The way neighbors and friends tell it, nothing was more important to Robert Schickel Jr. than his job fighting fires.
Schickel had just completed his paramedic training and was eager to advance his five-year career with the Orange County Fire Authority.
The 29-year-old Yorba Linda man, arrested last weekend and charged with arson in Riverside County in a case involving his own car, has pleaded not guilty and posted bail Wednesday from Riverside County Jail.
When he wasn't working full time at the Stanton station, he was on call as a volunteer for the firehouse two blocks from his home. But one neighbor said Schickel always stressed that he was "a professional firefighter," not just a volunteer.
"He's always talking about work. It makes him taller," said the neighbor, who lives on the quiet cul-de-sac where Schickel bought a home two years ago. "That's his life."
In addition to Schickel, Ken Dobbins, 38, also a volunteer firefighter for the Yorba Linda station, was arrested last weekend on suspicion of arson. Dobbins is suspected of setting fire to an abandoned house in Yorba Linda in 1993. Schickel is charged with setting his own black Trans Am on fire in Riverside last year.
After Schickel's prized car burned, neighbors said, he recounted his harried efforts to douse the fire, telling them the flames almost spread to desert brush and showing pictures that he had taken of the burned hulk for insurance purposes.
On Wednesday, Orange County Fire Authority investigators and officials from the federal Bureau of Alcohol, Tobacco and Firearms spent more than four hours at Schickel's home. The investigators left the house in late afternoon with cameras and a half-filled garbage bag.
"We're conducting a joint investigation," one county investigator said.
Schickel was placed on paid administrative leave Friday, the day before his arrest, fire officials said. Dobbins was a "paid-call" firefighter, working on a volunteer basis for about $7 an hour. He has been dropped from the list, said Capt. Dan Young, spokesman for the Fire Authority.
Last year, Schickel, who is single, rented a room to Dobbins after Dobbins separated from his wife, said Mary Silva, whose husband is a career firefighter and volunteers at the firehouse with her 19-year-old son.
Silva said firefighters who know Schickel have been largely supportive of him.
"There was nothing to Robert more important than his job. Nothing," she said. "That's why I don't believe this."
Neighbors said Schickel also has moonlighted as a bouncer at a local strip club,
The 30 firefighters who volunteer at the local fire station and must live within three minutes of it form a family of sorts, Silva said. About four of those volunteers also work as career firefighters at other county stations, she said.

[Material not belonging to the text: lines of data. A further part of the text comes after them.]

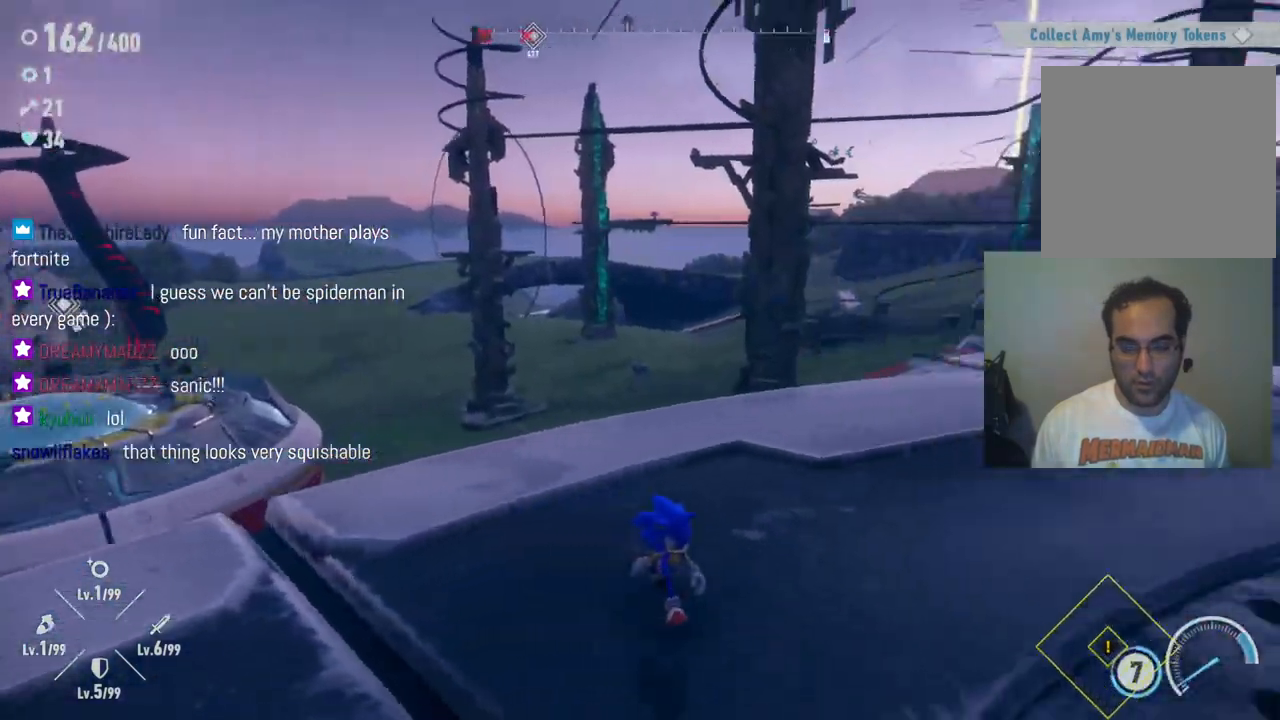
{"buttons": [], "left_stick": "down-right", "right_stick": "center", "events": [[217, "right_stick", "center"]]}
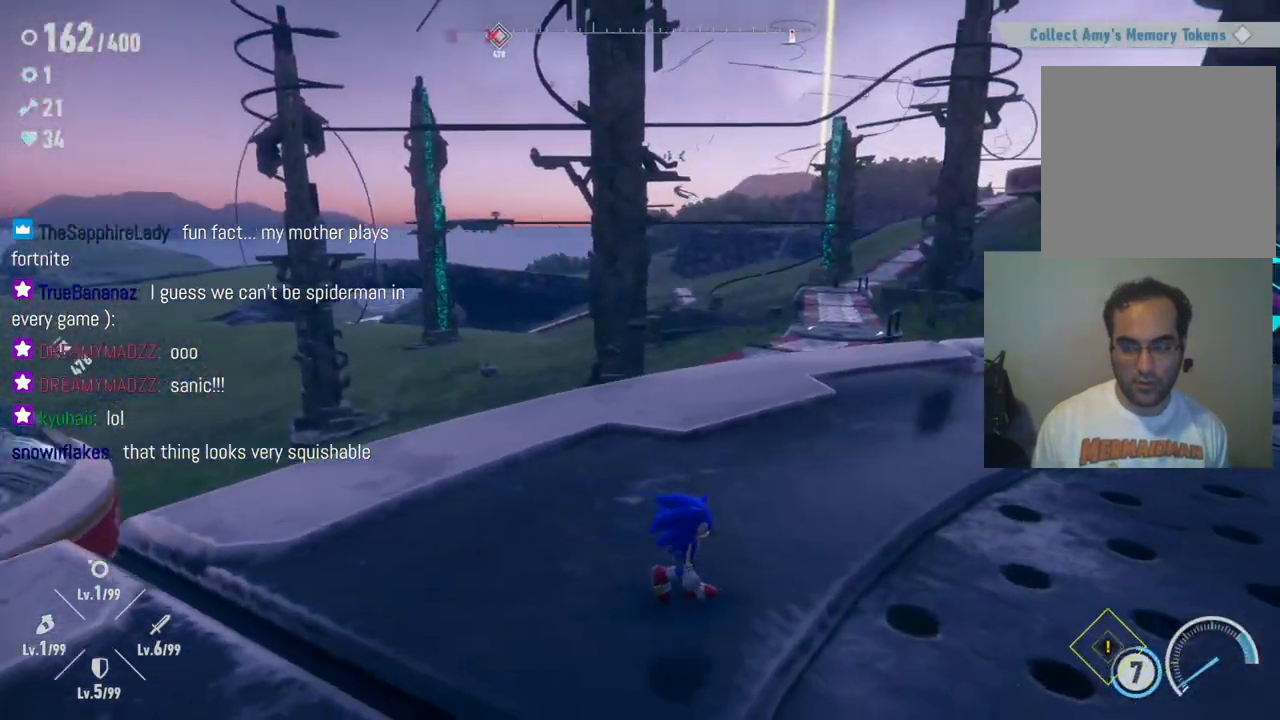
{"buttons": [], "left_stick": "left", "right_stick": "left", "events": [[17, "right_stick", "left"], [250, "left_stick", "down-left"], [433, "left_stick", "left"]]}
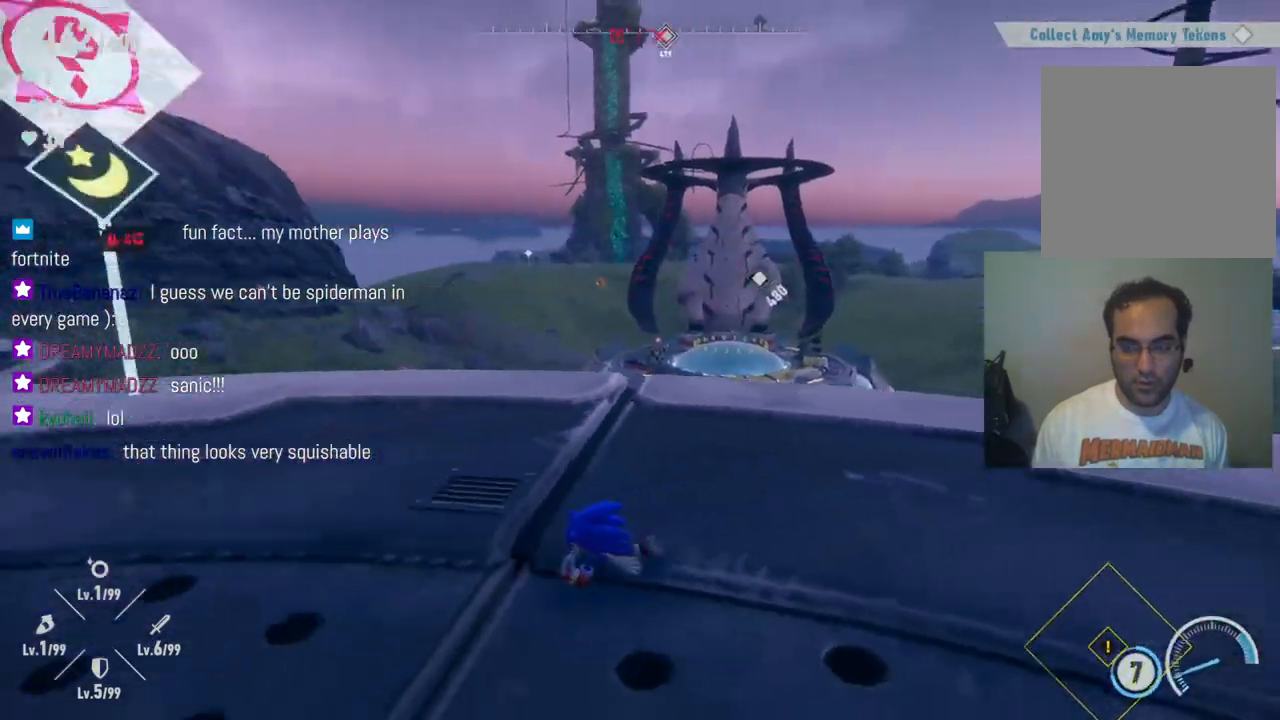
{"buttons": [], "left_stick": "up-right", "right_stick": "center", "events": [[67, "left_stick", "up-left"], [233, "left_stick", "up"], [417, "left_stick", "up-right"], [417, "right_stick", "center"]]}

"Even though it's a volunteer service, it's an extension of your family," Silva said. "Until they can prove in a court of law that Schickel did this, we will support him."
Firefighters at the station were shocked earlier this week not only by the arrests but by the discovery that smoke detectors installed at the firehouse late Friday were really surveillance cameras, said a firefighter who did not want to be named. The firefighters, he said, assumed it had something to do with the arson investigation.
"There's no doubt about it. They're cameras," said the firefighter. "They have coaxial cable running from them, the same kind of cable that runs from the back of your TV. I pulled one smoke detector down and there was a device in there that looked like a camera lens."
The firefighter said the devices were removed Wednesday.
"People just don't know what's going on," he said. "If I were to put it all in a nutshell, we donate all our time for years and years to get these engines out. It's a big sacrifice on our personal lives. A lot of people are hurt. They think, 'Why can't they trust us?' "
Young said fire officials could not comment on the matter because of the investigation.
"From this point on, [investigators] really can't get into any details," he said.Dobbins was released on bail from the Orange County Jail earlier this week and has not yet been charged. His arraignment is set for Jan. 22, and Deputy Dist. Atty. Mike Fell said he does not have to make a decision about charges until then.
"When I get all the investigative reports I will make a decision," said Fell, who reviews all felony arson cases for the Orange County district attorney's office. "Basically, what they're doing right now is tying up some loose ends."